Baldwin felt sick. “How could she do that? And how in the hell did she pass the psych profiles and get into the Bureau in the first place? She was always very enthusiastic about deviant behavior, but I never saw any signs that she could have gone this far over the edge.”
“I can’t tell you that, Baldwin. Believe me, we’re looking for the answers here. We’ve launched a major internal investigation. Oversight of the department has been in Stuart Evanson’s hands. I hate to say it, but he may have to go. He’s the one that brought her to her current position as deputy chief. As I recall, you pointed out that she wasn’t fit for that position when you transferred. You and I are fine. Evanson probably isn’t.”
“That will be a loss.” They shared a moment of sarcastic happiness. “As long as you’re insulated, that’s what’s important to me. Evanson’s a prick.”
The industrial-grade clock on Taylor’s wall clicked loudly, announcing it was nearly five o’clock. He rang off with Woods, promising to answer his phone if he called again.
Charlotte Douglas. He’d known the woman was poison.
Shaking his head, pushing away his own feelings of betrayal, he gathered his coat. It was time to seek Taylor out, run through the afternoon’s bombshells with her.
Forty-Five
The library was a bust. Taylor combed through the records, but didn’t find the face of the man she remembered from her parents’ party. Frustrated, she took a drive in the cold, hard winter air, trying to clear her head. Before she knew what she was doing, she found herself at the apartment buildings where Frank Richardson was killed.
Oh, who was she kidding? She knew exactly what she was doing. Paying penance to the dead. Would anyone feel that for Charlotte? Was there a soul who would watch for her, pray for her, remember her fondly?
She climbed the stairs to the apartment and saw the door was cracked. She drew her weapon and slipped to the wall, left shoulder flat against the doorjamb. She listened hard, then put the gun away. The cleaners were here.
A horrific job they had, too. Following behind crime and avarice, cleaning up the messes made when a life ends, a heart ceases to beat, by choice or by violence. They were the lost ones, the unnoticed and unknown, the creatures who stealthily eradicated the signs of death.

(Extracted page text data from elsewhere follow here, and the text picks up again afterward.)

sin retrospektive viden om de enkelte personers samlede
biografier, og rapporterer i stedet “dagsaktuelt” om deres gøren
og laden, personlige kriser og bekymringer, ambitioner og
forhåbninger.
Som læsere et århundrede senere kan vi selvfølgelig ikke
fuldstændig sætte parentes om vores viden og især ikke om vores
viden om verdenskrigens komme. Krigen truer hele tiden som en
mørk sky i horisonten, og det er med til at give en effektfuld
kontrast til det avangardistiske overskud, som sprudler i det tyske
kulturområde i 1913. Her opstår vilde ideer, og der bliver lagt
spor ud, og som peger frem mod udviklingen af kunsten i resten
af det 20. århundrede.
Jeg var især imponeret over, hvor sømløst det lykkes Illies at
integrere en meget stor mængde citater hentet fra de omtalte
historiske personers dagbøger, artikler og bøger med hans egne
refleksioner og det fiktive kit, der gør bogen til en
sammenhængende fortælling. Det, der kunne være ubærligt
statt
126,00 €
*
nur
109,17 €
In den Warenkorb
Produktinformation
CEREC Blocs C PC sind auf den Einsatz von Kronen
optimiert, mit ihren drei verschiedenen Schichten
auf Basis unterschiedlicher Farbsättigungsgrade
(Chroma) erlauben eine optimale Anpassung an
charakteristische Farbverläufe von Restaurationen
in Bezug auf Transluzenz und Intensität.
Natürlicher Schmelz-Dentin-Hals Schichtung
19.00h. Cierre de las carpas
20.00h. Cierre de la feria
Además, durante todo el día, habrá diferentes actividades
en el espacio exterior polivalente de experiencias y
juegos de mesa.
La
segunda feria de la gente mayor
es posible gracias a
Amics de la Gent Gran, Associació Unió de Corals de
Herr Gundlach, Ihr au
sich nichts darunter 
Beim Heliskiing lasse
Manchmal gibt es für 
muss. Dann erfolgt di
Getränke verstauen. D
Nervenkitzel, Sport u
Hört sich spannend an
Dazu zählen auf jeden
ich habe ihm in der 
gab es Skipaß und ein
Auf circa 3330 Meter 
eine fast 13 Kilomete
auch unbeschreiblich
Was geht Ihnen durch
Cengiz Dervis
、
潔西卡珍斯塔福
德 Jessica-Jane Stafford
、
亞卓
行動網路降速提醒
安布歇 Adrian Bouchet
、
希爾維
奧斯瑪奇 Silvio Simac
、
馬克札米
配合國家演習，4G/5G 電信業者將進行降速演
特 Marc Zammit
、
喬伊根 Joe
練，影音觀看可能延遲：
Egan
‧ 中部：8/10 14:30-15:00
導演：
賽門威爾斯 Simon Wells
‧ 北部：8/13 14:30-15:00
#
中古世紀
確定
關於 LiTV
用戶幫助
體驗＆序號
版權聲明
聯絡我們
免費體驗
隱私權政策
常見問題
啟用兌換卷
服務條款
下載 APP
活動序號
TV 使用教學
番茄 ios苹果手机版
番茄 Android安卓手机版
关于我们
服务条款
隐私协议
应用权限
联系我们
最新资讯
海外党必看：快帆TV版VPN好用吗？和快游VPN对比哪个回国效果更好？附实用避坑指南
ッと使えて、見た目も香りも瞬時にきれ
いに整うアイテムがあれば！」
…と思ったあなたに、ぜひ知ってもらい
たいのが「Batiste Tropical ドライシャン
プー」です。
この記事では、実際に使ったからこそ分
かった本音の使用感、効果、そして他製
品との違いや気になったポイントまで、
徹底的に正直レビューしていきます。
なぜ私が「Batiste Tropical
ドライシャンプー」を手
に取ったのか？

Taylor looked into the apartment. She recognized the cleaner, a stout lady name Stella, who smoked like a chimney. She claimed the constant cloud of cigarette smoke kept the stench of death from her nostrils. Taylor smelled it on her, the unmistakable scent of burnt tobacco, and was hit with a mouth-salivating craving for a smoke. Shaking her head to literally make it go away, she stepped into the room and greeted Stella.
“Hey, LT.” Stella sounded like a truck driver on a bender, but Taylor knew she was a sweet, God-fearing woman who sacrificed her own happiness to help families maintain some sense of closure after their loved one’s death. She stopped scrubbing.
“What are you doing out here? I thought this scene was cleared for me.”
“Oh, it is, Stella, don’t worry. I was just here to say, well, I guess I wanted to say goodbye.”
“Knew the vic, eh?” Stella leaned back from the blood pool she was removing from the apartment’s carpet. “I could use a smoke, anyway. Want to join me?”
“I wish. No, I think I’ll just stay here for a minute.”
“Suit yourself.” She stood, knees popping, and sauntered past Taylor, a sour look on her face. But she squeezed Taylor’s arm in passing, and Taylor knew it was a show of support.
Alone now, she took in the scene. Frank Richardson’s blood was black and shiny, several days old and forever interred into the grain of this room. All the scrubbing and cleaning, the replacement carpet and linoleum floors, the fresh paint, none of that would truly erase the imprint of the man’s soul, brutally taken from this space. A certain dislocation of the very air would stay in this room forever.